[SR-15225] return value of async closures are clobbered when running release builds #57547
Labels
bug
A deviation from expected or documented behavior. Also: expected but undesirable behavior.
compiler
The Swift compiler itself
concurrency
Feature: umbrella label for concurrency language features
Environment
$ swiftc --version Swift version 5.6-dev (LLVM a29f52d415422f3, Swift db90ea2) Target: x86_64-unknown-linux-gnu
Additional Detail from JIRA
md5: 7491f78485633b45441c25d284129548
Issue Description:
Calling an `async` closure parameter causes parts of its return value to be overwritten with garbage values. This only occurs on release builds.

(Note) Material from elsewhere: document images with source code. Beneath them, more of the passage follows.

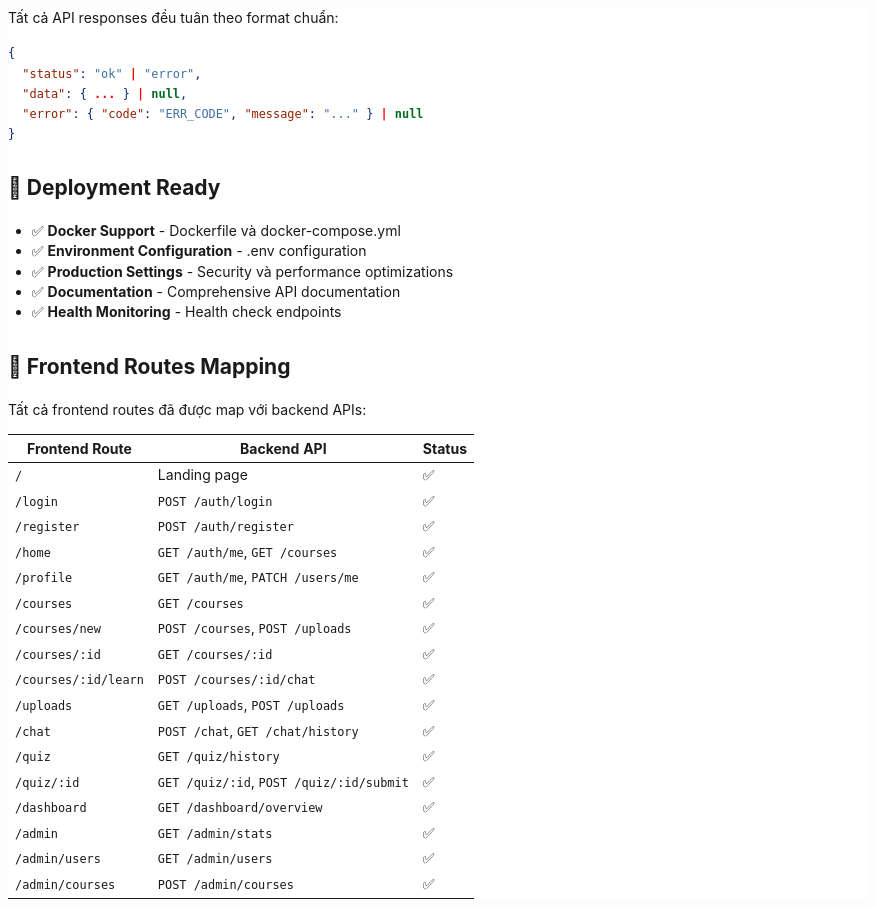 Tất cả API responses đều tuân theo format chuẩn:
```json
{
  "status": "ok" | "error",
  "data": { ... } | null,
  "error": { "code": "ERR_CODE", "message": "..." } | null
}
```

## 🚀 **Deployment Ready**

- ✅ **Docker Support** - Dockerfile và docker-compose.yml
- ✅ **Environment Configuration** - .env configuration
- ✅ **Production Settings** - Security và performance optimizations
- ✅ **Documentation** - Comprehensive API documentation
- ✅ **Health Monitoring** - Health check endpoints

## 📝 **Frontend Routes Mapping**

Tất cả frontend routes đã được map với backend APIs:

| Frontend Route | Backend API | Status |
|----------------|-------------|---------|
| `/` | Landing page | ✅ |
| `/login` | `POST /auth/login` | ✅ |
| `/register` | `POST /auth/register` | ✅ |
| `/home` | `GET /auth/me`, `GET /courses` | ✅ |
| `/profile` | `GET /auth/me`, `PATCH /users/me` | ✅ |
| `/courses` | `GET /courses` | ✅ |
| `/courses/new` | `POST /courses`, `POST /uploads` | ✅ |
| `/courses/:id` | `GET /courses/:id` | ✅ |
| `/courses/:id/learn` | `POST /courses/:id/chat` | ✅ |
| `/uploads` | `GET /uploads`, `POST /uploads` | ✅ |
| `/chat` | `POST /chat`, `GET /chat/history` | ✅ |
| `/quiz` | `GET /quiz/history` | ✅ |
| `/quiz/:id` | `GET /quiz/:id`, `POST /quiz/:id/submit` | ✅ |
| `/dashboard` | `GET /dashboard/overview` | ✅ |
| `/admin` | `GET /admin/stats` | ✅ |
| `/admin/users` | `GET /admin/users` | ✅ |
| `/admin/courses` | `POST /admin/courses` | ✅ |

A minimal example, which reproduces the stack corruption on almost 100% of the loop iterations, is given below:
The memory offset of the word being clobbered, the frequency at which it occurs, and the “appearance” (e.g., stack address, small integer, `1`, etc.) varies depending on the size and shape of the return value, whether it is generic or not, and if so, whether it is passed as an existential.
The method `A.a(_:` does not need to be isolated to the actor, but the stack corruption occurs more frequently when it is.
The appearance of the garbage value tends to either be:
(a) a small integer (1, 2, ... 7)
(b) a large integer, possibly a size or count (2000-20,000)
(c) an integer with most of its bits set, probably a pointer
The exact garbage values are usually deterministic across multiple runs, but there can be more than one within a single run, which show up in pretty stable proportions to one another.
This bug was discovered in a financial application. It had gone unnoticed because it (1) only occurs in release builds, (2) it is only observable from the caller’s side, and (3) in similar call sites, the word being clobbered was either padding, or “unimportant” diagnostic data. Unfortunately, after a minor code change, the exponent field of a `Decimal` struct fell under the memory offset being corrupted. Because it was getting exclusively garbage values of class (a), this did not trip any sanity checks in the application, which caused it to attempt to buy over 10,000x more cryptocurrency than intended. Had the exchange server not rejected the orders for overrunning margin limits, this bug would have likely resulted in thousands of dollars of losses.